Ground controllers at NASA's Johnson Space Center in Houston robotically assembled the RapidScat instrument and its nadir adapter, which orients the instrument to point at Earth, on 29 and 30 September. On 1 October, the instrument was powered on, its antenna began spinning and it started transmitting and receiving its first winds data. The team then began checking out the instrument, a process expected to take about two weeks. Checkout activities to date are proceeding nominally. Following instrument checkout, the team will perform two weeks of preliminary calibration and validation of science data. RapidScat will then be ready to begin its two-year science mission.

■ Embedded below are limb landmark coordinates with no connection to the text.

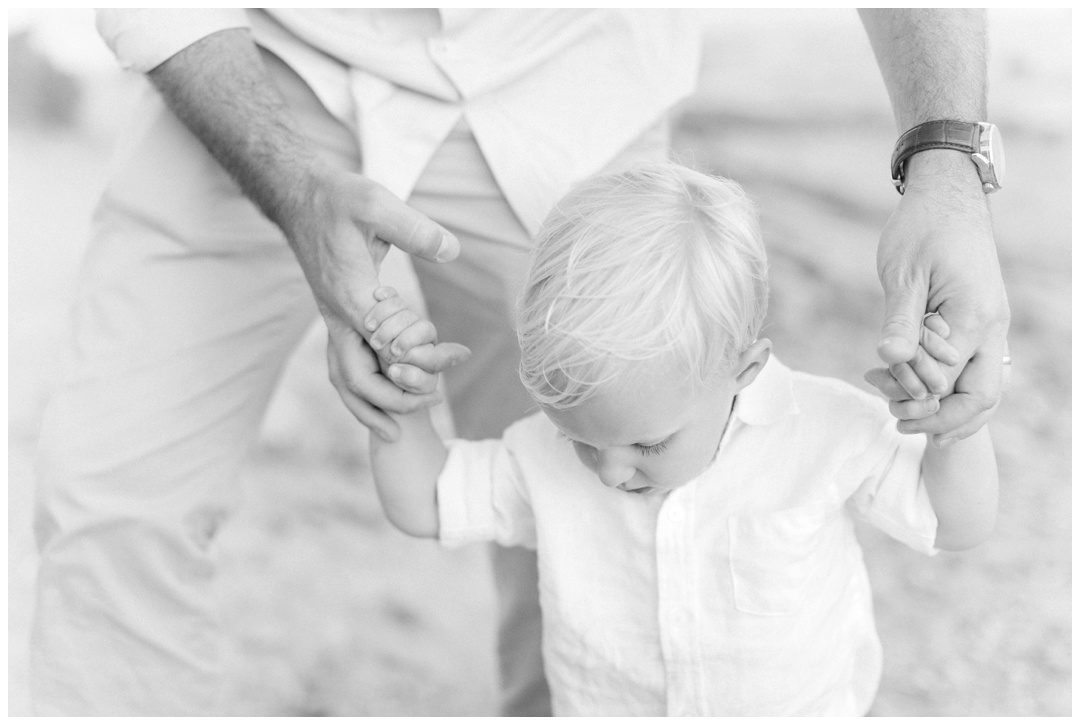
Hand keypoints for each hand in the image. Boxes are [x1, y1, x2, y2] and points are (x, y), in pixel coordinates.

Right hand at [283, 163, 465, 435]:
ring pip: (344, 377)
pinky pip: (346, 362)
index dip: (420, 359)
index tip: (456, 358)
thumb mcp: (375, 203)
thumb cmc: (339, 198)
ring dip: (371, 404)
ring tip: (397, 430)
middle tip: (434, 403)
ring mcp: (333, 318)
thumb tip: (452, 250)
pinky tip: (390, 388)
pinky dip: (364, 384)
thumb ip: (414, 228)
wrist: (298, 196)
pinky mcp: (337, 314)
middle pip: (356, 378)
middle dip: (393, 399)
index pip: (384, 345)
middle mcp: (337, 315)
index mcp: (349, 295)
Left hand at [871, 151, 1009, 446]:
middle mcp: (992, 326)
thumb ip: (900, 320)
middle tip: (898, 424)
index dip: (912, 394)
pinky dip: (950, 384)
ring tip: (900, 412)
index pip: (945, 380)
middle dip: (941, 418)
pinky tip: (914, 387)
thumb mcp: (903, 273)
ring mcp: (991, 324)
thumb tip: (890, 359)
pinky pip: (975, 366)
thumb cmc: (922, 227)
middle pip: (981, 397)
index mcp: (974, 317)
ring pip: (983, 386)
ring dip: (946, 405)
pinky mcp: (981, 320)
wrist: (948, 194)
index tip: (880, 392)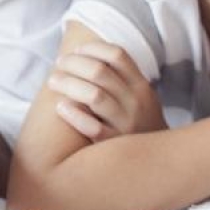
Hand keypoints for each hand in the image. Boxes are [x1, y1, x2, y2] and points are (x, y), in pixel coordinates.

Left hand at [47, 42, 166, 140]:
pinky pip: (92, 127)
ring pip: (94, 95)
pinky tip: (61, 107)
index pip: (118, 55)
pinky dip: (74, 114)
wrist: (155, 160)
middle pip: (101, 71)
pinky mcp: (113, 144)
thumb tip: (87, 54)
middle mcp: (136, 102)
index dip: (93, 48)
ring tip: (53, 81)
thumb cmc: (138, 122)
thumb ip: (122, 78)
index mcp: (141, 86)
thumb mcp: (140, 97)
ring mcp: (126, 123)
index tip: (77, 50)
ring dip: (68, 84)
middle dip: (74, 63)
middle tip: (58, 63)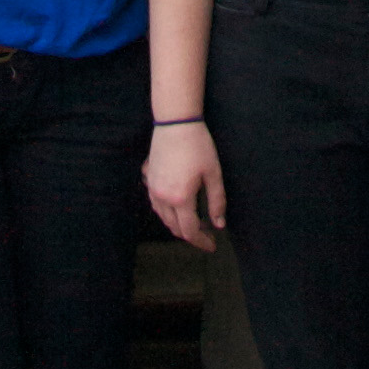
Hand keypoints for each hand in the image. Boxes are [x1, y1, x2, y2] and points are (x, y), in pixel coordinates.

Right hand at [144, 124, 224, 250]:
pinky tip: (178, 203)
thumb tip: (219, 224)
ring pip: (163, 217)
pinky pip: (156, 203)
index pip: (190, 231)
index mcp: (180, 199)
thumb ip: (217, 202)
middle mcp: (162, 197)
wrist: (175, 122)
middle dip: (191, 233)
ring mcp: (152, 188)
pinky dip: (167, 210)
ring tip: (195, 218)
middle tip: (208, 230)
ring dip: (178, 223)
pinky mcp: (149, 178)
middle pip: (174, 227)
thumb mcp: (213, 174)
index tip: (212, 246)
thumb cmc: (198, 146)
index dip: (202, 242)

On 3 October, mission scientists processed their first winds data and produced their first uncalibrated images: a partial global map of wind speeds and a close-up image of what was then Tropical Storm Simon, brewing off the west coast of Mexico, showing its wind speeds and wind directions at approximately 7 p.m. local time. The new images are available at: http://photojournal.jpl.nasa.gov/catalog/pia18824

"Most satellite missions require weeks or even months to produce data of the quality that we seem to be getting from the first few days of RapidScat," said RapidScat Project Scientist Ernesto Rodriguez of NASA's Jet Propulsion Laboratory, Pasadena, California, which built and manages the mission. "We have been very lucky that within the first days of operations we have already been able to observe a developing tropical cyclone.